Pelosi Proclaims Maddow 'Nonpartisan,' But the Syrupy Interview and Tribute Insists Otherwise

March 12th, 2010 11:25 AM

Despite what House Speaker Nancy Pelosi said to MSNBC’s Rachel Maddow in an interview last night – "I know you`re nonpartisan" – Maddow very predictably helped Pelosi dismiss any responsibility for the Speaker in the Eric Massa ethics investigation. [Audio available here.]

Maddow didn’t act like a skeptical Tim Russert, asking if Pelosi sounds exactly the opposite of her remarks in 2006, assuming Speaker Dennis Hastert cravenly overlooked the allegations of Mark Foley's sexual misconduct. Instead, she embraced Pelosi’s line that Republican focus on Massa was "trying to distract from the endgame on health reform." Maddow declared her nostrils had found it:

You can almost smell how excited Republicans were to try to make this an anti-Democratic leadership issue today. They were very excited about that prospect for some number of minutes this afternoon. And for some of those minutes, I was actually inside the U.S. Capitol and I swear you could smell it in there.

But any attempt to make this a really big political stink today seems to have fizzled out rather quickly. Nice try, though.

As she opened her show Maddow compared "the kerfuffle over former Congressman Eric Massa`s resignation" as nothing compared to "accountability for the Bush administration’s occasional cackling, gleeful trampling of the Constitution." This is how the two ultraliberal ladies discussed the Massa case:

MADDOW: So, just to be clear, that earlier, several months ago allegation, October, I believe, not an allegation --

PELOSI: Yes.

MADDOW: -- but rather that something was referred to staffers in your office, member services director, but --

PELOSI: Yes, a staffer.

MADDOW: A staffer in your office but it was not something that your staff believed rose to the level of an allegation.

PELOSI: Right. There are all kinds of articles that are written about many members in the Congress. And I don`t think we want to get to that place.

Besides I served on the ethics committee for seven years. When I say served, it was almost like a sentence because it`s very tough duty and I commend the people who serve there and the service they provide to the Congress. But the last thing we would have wanted than was any intervention from the speaker`s office. There`s an appropriate way for an allegation to be sent to the ethics committee and it shouldn`t be something that is the speaker`s office is the melting -- or the mixing pot.

MADDOW: Are you troubled though now -- I mean, Congressman Massa’s behavior since he -- around the time that he resigned and since he resigned -- has been inconsistent. He initially, for example, made an allegation that he was being forced out because he was a vote against health care. And then he recanted that allegation. He`s made some other inconsistent statements.
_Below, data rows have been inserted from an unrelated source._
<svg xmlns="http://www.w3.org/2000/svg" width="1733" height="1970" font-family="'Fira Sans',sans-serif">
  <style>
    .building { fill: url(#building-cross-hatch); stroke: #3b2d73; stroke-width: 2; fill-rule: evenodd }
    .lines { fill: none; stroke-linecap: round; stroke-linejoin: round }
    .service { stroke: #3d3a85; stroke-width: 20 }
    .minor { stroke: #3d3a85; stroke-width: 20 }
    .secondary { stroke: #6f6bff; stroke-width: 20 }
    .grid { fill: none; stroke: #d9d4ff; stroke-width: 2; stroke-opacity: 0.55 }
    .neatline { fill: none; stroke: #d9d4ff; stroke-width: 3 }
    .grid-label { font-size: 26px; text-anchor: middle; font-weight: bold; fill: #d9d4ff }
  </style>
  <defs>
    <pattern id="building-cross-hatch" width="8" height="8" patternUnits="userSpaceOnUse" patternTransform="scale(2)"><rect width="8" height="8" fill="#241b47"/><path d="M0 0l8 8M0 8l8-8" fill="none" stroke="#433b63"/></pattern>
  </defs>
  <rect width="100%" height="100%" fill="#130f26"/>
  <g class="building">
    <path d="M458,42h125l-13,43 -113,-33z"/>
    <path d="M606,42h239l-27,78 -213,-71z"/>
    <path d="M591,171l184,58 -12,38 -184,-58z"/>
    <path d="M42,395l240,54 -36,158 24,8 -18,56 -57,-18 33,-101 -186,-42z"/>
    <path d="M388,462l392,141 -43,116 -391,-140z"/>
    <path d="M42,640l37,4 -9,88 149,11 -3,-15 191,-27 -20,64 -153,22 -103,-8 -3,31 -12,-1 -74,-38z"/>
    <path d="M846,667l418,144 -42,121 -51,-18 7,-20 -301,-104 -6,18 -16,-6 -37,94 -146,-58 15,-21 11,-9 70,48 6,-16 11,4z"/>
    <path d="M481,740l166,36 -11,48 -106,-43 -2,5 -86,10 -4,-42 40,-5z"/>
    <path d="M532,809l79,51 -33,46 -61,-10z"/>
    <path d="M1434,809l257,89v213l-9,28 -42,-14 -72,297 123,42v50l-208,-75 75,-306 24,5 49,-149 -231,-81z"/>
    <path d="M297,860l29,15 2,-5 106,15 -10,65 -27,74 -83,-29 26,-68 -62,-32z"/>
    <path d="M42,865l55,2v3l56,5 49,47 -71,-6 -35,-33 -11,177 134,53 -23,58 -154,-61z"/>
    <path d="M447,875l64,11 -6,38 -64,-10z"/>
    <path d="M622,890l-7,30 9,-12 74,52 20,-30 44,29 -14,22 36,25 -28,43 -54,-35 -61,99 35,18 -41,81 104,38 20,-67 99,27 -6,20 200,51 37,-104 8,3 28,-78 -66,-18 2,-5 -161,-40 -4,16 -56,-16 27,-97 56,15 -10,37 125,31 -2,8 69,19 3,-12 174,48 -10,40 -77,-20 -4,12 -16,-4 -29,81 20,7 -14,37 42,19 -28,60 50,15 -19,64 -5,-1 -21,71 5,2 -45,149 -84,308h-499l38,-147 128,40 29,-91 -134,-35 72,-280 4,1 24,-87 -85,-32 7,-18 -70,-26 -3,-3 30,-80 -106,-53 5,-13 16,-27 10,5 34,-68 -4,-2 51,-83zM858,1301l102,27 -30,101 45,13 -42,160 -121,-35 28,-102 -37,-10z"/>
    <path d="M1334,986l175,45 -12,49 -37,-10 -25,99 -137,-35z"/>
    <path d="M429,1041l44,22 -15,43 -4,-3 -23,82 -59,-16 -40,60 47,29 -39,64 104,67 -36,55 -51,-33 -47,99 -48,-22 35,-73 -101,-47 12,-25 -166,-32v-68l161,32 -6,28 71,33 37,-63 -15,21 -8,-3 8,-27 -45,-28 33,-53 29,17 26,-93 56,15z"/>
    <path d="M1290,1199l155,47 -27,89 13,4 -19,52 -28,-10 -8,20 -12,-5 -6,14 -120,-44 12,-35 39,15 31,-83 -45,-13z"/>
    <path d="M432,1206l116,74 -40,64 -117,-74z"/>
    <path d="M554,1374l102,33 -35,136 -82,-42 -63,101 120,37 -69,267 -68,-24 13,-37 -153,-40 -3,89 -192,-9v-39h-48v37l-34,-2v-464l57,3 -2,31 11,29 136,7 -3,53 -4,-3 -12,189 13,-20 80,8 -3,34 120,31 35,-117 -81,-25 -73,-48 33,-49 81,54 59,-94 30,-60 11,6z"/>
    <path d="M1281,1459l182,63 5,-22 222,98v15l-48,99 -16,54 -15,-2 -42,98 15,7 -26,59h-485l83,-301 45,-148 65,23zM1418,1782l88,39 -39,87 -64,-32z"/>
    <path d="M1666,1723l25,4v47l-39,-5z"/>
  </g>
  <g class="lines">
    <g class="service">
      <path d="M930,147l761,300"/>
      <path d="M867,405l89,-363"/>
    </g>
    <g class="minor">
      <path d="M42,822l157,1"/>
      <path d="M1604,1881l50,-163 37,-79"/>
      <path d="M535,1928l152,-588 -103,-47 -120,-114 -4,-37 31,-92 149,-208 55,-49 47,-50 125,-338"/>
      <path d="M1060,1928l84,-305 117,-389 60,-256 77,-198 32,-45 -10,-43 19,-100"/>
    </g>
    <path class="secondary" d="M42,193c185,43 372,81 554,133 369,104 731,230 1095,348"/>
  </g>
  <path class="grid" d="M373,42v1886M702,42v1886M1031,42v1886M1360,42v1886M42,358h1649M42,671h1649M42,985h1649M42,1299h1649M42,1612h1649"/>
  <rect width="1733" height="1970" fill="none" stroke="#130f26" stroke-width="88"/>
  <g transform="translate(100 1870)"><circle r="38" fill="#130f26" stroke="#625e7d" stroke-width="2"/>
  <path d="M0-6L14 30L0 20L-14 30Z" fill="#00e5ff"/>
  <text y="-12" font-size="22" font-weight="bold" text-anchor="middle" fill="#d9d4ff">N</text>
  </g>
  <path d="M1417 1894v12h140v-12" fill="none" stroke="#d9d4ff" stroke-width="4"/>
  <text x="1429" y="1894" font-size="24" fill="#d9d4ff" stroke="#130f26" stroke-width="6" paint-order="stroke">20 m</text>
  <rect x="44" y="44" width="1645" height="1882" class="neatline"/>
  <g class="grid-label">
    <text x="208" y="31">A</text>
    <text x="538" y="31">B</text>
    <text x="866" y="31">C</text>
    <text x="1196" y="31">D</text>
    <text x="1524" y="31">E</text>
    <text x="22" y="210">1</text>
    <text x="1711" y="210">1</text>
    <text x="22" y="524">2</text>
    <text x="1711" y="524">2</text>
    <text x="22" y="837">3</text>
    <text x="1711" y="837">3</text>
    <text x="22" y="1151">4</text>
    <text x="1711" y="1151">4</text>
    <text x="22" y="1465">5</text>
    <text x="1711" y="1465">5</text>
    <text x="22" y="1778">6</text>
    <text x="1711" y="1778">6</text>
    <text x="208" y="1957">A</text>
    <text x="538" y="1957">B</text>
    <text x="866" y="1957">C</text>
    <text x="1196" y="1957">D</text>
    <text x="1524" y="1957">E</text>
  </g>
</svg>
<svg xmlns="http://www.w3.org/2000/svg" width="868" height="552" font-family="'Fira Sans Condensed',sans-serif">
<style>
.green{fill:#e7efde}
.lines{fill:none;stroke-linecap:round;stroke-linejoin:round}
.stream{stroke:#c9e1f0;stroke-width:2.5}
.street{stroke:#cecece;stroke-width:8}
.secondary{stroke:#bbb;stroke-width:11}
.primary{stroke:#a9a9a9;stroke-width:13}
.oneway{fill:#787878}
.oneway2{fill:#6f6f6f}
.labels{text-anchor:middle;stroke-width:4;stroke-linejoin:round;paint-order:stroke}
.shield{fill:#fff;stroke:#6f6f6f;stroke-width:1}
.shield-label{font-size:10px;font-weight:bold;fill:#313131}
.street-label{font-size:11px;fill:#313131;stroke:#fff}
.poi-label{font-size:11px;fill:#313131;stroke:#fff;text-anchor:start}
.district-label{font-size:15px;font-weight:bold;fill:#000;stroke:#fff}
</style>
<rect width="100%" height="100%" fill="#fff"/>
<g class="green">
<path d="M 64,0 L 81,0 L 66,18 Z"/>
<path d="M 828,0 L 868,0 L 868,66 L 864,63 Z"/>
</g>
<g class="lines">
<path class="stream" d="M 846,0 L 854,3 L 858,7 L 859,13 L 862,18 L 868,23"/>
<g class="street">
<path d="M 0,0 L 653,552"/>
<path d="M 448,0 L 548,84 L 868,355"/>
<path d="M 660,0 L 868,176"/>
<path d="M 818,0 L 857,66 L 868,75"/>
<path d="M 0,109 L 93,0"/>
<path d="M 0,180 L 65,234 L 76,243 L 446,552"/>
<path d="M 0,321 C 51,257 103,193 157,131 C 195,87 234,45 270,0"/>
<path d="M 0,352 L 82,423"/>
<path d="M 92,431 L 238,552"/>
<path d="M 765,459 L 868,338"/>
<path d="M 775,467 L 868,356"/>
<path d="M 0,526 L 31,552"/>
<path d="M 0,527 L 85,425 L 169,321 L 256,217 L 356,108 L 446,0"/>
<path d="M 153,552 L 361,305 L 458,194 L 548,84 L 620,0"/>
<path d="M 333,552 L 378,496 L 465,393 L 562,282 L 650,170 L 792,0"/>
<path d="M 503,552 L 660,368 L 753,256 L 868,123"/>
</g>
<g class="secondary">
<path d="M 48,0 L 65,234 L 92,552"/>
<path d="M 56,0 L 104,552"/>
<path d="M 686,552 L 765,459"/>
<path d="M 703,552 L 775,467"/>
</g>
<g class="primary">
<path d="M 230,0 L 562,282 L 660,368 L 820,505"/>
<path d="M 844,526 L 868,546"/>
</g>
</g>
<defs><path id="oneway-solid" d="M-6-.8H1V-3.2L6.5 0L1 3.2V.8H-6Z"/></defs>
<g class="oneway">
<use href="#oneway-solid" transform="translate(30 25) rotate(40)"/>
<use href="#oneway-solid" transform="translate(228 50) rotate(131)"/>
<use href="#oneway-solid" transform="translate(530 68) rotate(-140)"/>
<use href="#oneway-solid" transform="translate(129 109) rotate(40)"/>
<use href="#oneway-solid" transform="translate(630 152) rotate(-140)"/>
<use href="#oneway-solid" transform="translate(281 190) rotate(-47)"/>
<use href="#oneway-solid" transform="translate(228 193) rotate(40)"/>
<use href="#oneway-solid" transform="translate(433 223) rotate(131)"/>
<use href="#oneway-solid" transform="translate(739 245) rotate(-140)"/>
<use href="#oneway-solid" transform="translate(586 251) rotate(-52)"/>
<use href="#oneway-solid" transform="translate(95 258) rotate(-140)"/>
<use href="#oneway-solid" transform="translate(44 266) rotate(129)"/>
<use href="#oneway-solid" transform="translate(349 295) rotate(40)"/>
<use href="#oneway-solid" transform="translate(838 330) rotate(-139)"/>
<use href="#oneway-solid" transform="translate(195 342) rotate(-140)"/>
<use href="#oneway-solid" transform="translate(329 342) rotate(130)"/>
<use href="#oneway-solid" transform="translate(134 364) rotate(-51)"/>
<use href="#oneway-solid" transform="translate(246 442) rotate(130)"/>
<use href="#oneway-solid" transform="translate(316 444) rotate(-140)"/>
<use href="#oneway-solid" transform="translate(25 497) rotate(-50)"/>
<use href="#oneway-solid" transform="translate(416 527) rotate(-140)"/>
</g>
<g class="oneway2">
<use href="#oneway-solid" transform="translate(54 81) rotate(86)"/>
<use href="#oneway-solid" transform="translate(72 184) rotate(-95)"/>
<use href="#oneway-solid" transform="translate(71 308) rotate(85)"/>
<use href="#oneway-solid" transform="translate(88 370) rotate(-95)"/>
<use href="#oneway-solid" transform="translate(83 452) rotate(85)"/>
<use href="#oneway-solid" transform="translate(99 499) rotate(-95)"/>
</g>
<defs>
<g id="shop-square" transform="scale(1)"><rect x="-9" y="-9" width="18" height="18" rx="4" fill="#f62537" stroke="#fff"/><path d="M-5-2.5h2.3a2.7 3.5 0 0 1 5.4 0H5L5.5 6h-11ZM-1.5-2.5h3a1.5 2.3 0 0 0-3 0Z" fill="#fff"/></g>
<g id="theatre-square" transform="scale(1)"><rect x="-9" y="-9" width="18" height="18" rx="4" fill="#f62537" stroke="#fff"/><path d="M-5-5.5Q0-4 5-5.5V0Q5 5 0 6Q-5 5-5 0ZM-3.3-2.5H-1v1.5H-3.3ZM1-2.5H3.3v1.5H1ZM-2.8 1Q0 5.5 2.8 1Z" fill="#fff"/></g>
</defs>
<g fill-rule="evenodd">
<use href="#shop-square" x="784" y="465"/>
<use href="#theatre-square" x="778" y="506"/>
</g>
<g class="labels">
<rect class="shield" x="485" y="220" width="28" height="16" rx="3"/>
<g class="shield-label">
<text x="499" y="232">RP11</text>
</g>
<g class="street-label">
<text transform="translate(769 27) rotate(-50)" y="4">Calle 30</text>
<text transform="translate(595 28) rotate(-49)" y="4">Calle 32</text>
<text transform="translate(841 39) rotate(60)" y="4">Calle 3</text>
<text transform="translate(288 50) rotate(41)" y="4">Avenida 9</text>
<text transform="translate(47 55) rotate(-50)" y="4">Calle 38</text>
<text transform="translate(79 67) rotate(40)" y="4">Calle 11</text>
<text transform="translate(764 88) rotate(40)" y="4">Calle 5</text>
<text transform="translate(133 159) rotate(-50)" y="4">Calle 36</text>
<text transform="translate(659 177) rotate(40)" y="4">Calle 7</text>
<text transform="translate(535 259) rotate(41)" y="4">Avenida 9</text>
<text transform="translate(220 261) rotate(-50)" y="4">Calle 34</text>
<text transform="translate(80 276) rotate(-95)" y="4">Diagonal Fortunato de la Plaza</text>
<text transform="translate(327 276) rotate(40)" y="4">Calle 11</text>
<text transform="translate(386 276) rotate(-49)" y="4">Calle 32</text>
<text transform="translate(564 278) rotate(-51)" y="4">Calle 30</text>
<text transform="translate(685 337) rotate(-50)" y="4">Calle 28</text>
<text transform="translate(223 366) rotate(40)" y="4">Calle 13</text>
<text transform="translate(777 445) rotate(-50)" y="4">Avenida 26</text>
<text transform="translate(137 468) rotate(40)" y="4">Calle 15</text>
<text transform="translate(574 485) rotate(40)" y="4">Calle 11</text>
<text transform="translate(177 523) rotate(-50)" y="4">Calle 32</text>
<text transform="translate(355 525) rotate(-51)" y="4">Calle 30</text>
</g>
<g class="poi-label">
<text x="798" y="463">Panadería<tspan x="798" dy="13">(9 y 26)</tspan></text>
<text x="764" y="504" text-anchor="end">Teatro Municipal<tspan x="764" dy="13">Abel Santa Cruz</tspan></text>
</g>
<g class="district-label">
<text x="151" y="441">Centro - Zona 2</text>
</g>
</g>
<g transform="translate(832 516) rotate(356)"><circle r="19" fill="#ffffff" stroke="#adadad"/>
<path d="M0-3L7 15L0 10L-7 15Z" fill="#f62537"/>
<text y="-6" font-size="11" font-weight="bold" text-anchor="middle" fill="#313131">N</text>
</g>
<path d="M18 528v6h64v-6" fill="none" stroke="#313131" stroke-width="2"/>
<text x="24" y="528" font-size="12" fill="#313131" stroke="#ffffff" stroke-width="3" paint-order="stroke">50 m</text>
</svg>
But we’re left with the impression that he may have behaved inappropriately toward people who worked for him and toward other people who work in this building.

PELOSI: That’s up to the ethics committee to investigate. But the fact is, you started this conversation in the right way. It’s another subject that people would like to be a distraction. I will not take my eye off the ball, which is to pass health care reform right now and at this time to build support for what we are doing.

The people like to mix those two. Not you, but the Republicans. You're never to be taken for one of them. But I know you`re nonpartisan. But in any event, the -- for me, I`m not paying a lot of attention to some of that. It`s appropriately being dealt with where it`s being dealt with.

But that’s not what Pelosi said in the Foley case on the October 3, 2006 NBC Nightly News, as she suggested Speaker Hastert was going soft on perverts: "They held this closely. They shared it among themselves. They did not act to protect the children. They're all responsible."

After her monologue on the political cologne of the Republicans on Capitol Hill, Maddow grew lyrical in her praise of Pelosi and her "raw" effectiveness:

MADDOW: Even nonpartisans, even people very opposed to Nancy Pelosi politically can see that she has been one of the most effective speakers of the House in modern history. And when you separate out her track record from that of the 111th Congress as a whole, her raw effectiveness really does jump out at you.

Under Pelosi, the House has passed all of the major planks of President Obama's first year legislative agenda. They passed the stimulus. They passed the budget. They passed the health reform. They passed cap-and-trade. They even passed Wall Street reform.

The Senate, however, is another story. The Senate is like a never-ending busy signal over there. Nothing gets through.

As we have reported before, at least 290 pieces of legislation passed by the House of Representatives this Congress, including some big ones, are still sitting in the Senate awaiting action. There’s nothing Speaker Pelosi can do about that. But she has made known her frustration with the broken Senate.